Walking across the Brooklyn Bridge was the place to hear "Brooklyn Bridge Song," with its doomed love expressed in visions of the traffic helicopters over the East River. Well, doomed love is better than no love, and the helicopters were strangely poignant that day as I listened to the fingerpicking guitar and vocal harmonies that reminded me - and this is not Sxip's fault, all bridge songs with fingerpicking guitar and vocal harmonies are wired together in the brain - of Simon and Garfunkel's "59th Street Bridge Song."

"Ghosts of the Gowanus Canal" really is like a ghost song, a song about all those barges and that freight, all that stone and brick and leather and lumber and coal and iron and feed and ice and cloth that got shipped along the canal when it was a major industrial thoroughfare in the 19th century, when factories and warehouses were built along its banks for ease of transport. The waters are still and placid today, surrounded by the now-rotting industrial infrastructure they inspired. You'll see the occasional sunbather amid the landscape of salvage yards, parking lots and fuel tanks. The music is full of barge horns and clanking and chugging, bells and breezes, but it sings too, with a haunting voice like the music of a strange culture, not fully understood but strangely powerful at a distance.
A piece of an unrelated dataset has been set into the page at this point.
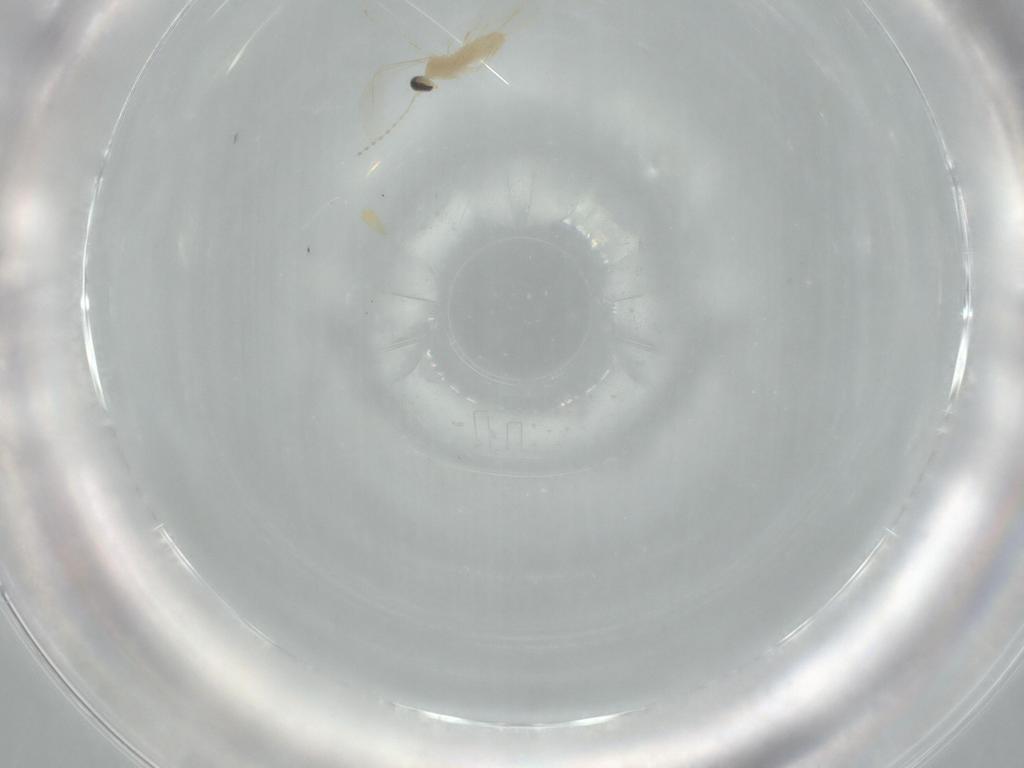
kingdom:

It's a very generous album, with seventeen tracks, and each one needs to be heard on its own terms and given the listener's full attention. Shirey brought some of these them to a cabaret-style show at the Lucille Lortel last month that featured himself, Evelyn Evelyn (world's only conjoined identical twin musical act) and Amanda Palmer and Jason Webley, who bear an astonishing resemblance to the Evelyn sisters. I could say a lot about the amazing Amanda Palmer if I had space - what she can say with her eyes and her music. The block letters on her electric piano might be assumed to spell KURZWEIL, the major manufacturer of electric pianos. In fact they spell KURTWEILL, and that is no accident. In addition to her own large catalogue she can do Weimar and she can do Radiohead, but she's always her own bad self.
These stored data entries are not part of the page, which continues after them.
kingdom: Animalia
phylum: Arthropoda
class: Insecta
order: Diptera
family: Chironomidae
Shirey opened, playing several harmonicas at once, flutes, bells, marbles rolling in bowls, and his own breath, amplified and channeled so that you heard and understood it as living sound, a presence of its own. He called up a volunteer to ring a toy bell at a particular point in a song--"Not too dramatic. But not ironic either. I hate that shit." Everything he did, every song, every noise wrung out of a piece of cheap plastic or kazoo or run through his complicated amplification, stood on its own and had something authentic to say about sound and its resonance with the human nervous system. It was experimental, but it was confident and real - definitely not ironic.